Have you ever heard of ice tsunamis?
It’s a kind of ice flow triggered by strong winds that can eat up your house… A nature nightmare…
Winds forced massive walls of ice onto the shores of Lake Dauphin, dwarfing homes in rural Manitoba, Canada on Friday. A dozen homes were destroyed and many others left uninhabitable after winds piled ice from Dauphin Lake onto Ochre Beach Friday in an unusually large ice flow in Ochre River, 188 miles outside Winnipeg (Manitoba, Canada) which had only recently begun to recover from severe floods in 2011.
Some of the leveled homes were brand new, having just been rebuilt in the wake of severe 2011 flooding. Homeowners had only minutes to flee as the mounting ice entered their doors and windows. Hundreds of volunteers and some Canadian officials showed up Saturday to help dig Ochre Beach out of the massive ice floe and to find shelter for those left homeless by this rare event.

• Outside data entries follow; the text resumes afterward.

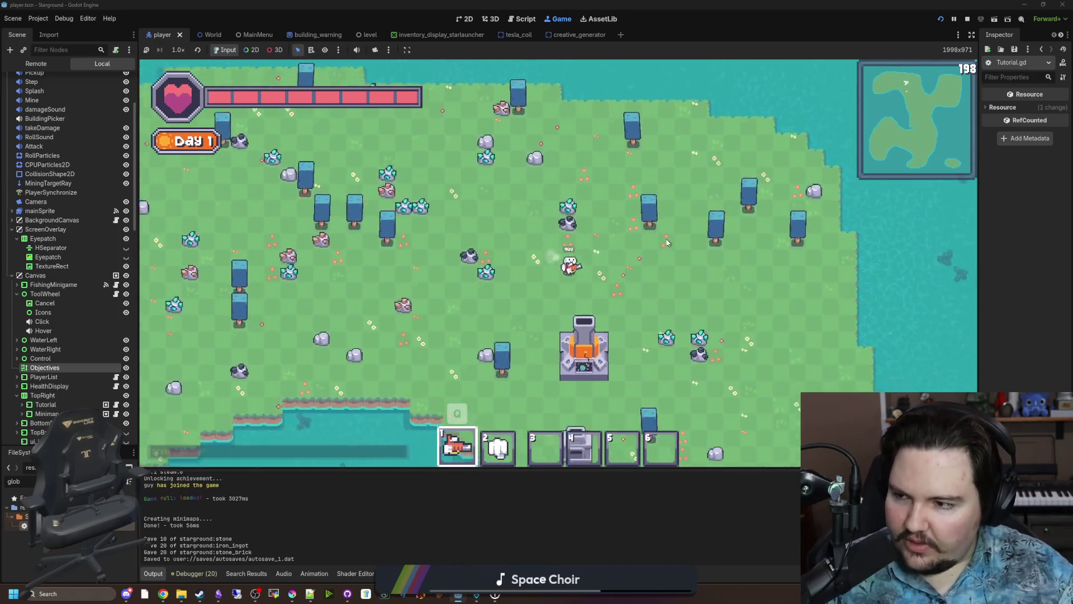
{"action": "key", "text": "s"}
{"action": "key", "text": "d"}
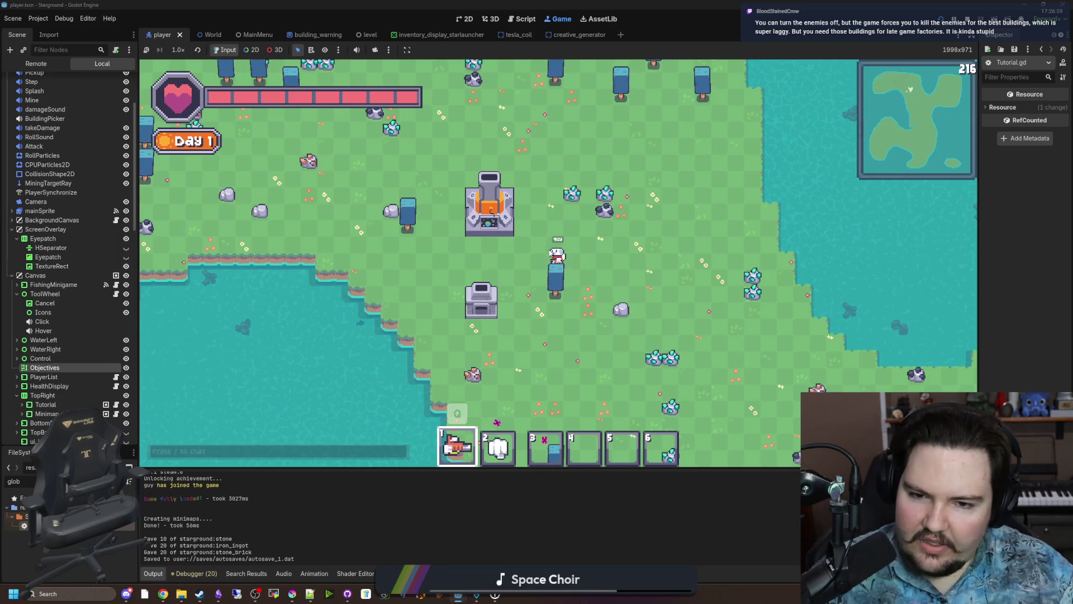
Explore the island, walking south, then up to the northern shoreline and east coast.
{"action": "key", "text": "s"}
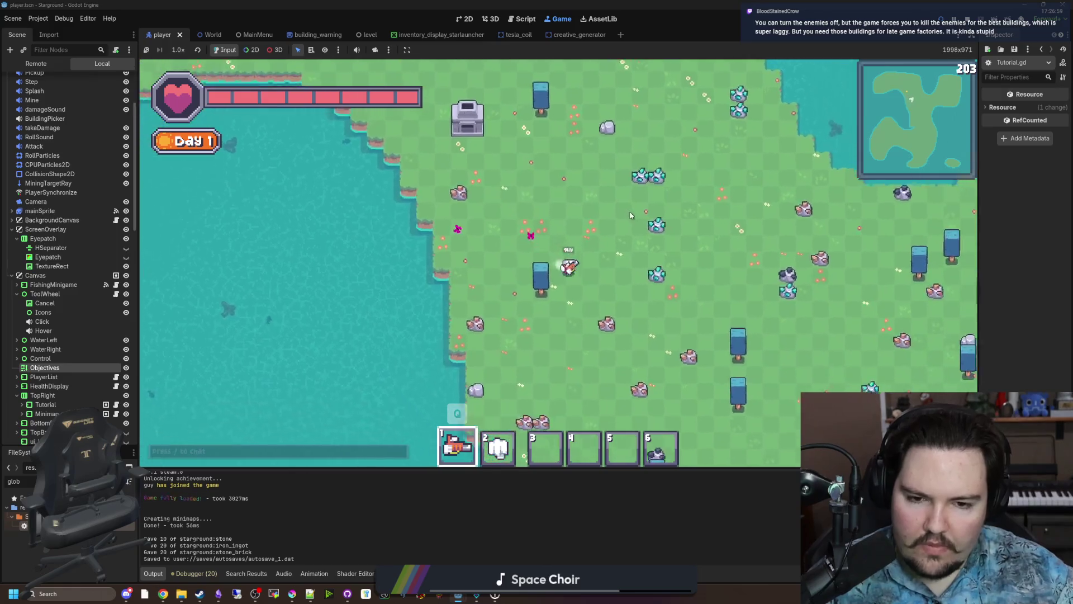
{"action": "key", "text": "s"}
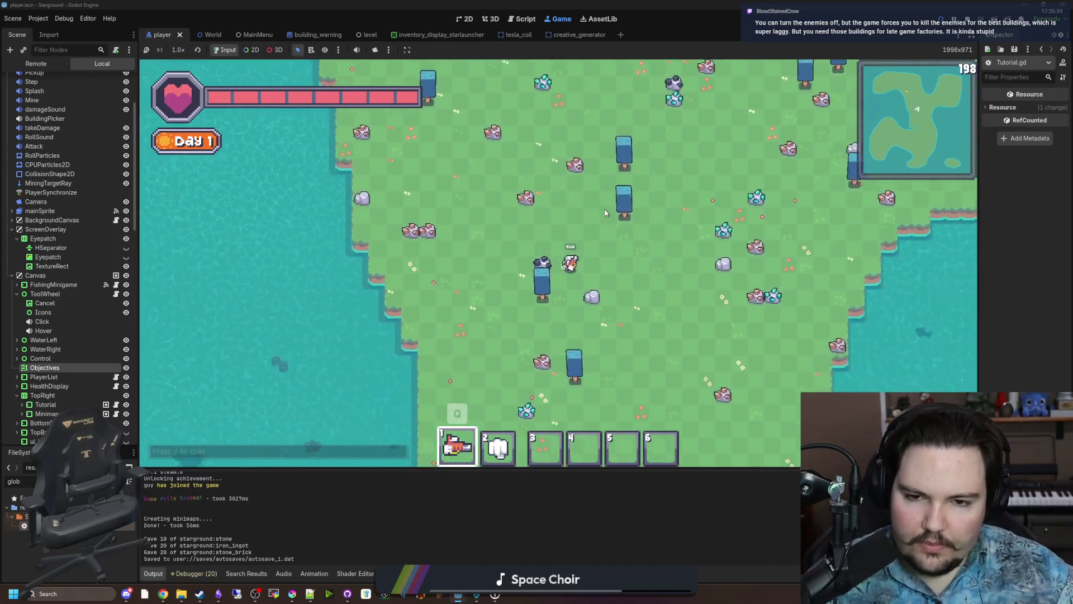
{"action": "key", "text": "s"}
{"action": "key", "text": "d"}
{"action": "key", "text": "a"}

High winds cause same ice floe phenomenon 600 miles south in Minnesota over the weekend at a lake resort on Milles Lacs. Although not as destructive as the Canadian phenomena, it still had some residents calling it an ‘ice Tsunami’ and marveling at its unbelievable speed. The same high wind weather system is thought to have caused both incidents.
Finally, approximately 40 properties on Alberta Beach were damaged after strong winds forced large ice flows off the lake and into several homes, boat houses, and garages as shown in the picture below. Watch video here.
All of this is pretty scary. But how are ice tsunamis created? Massive ice floes are formed when strong winds blow, driving piles of ice onto the shore which inundate homes and giving residents only minutes to flee. This common phenomenon occurs on thawing lakes but is rarely witnessed with such intensity and size.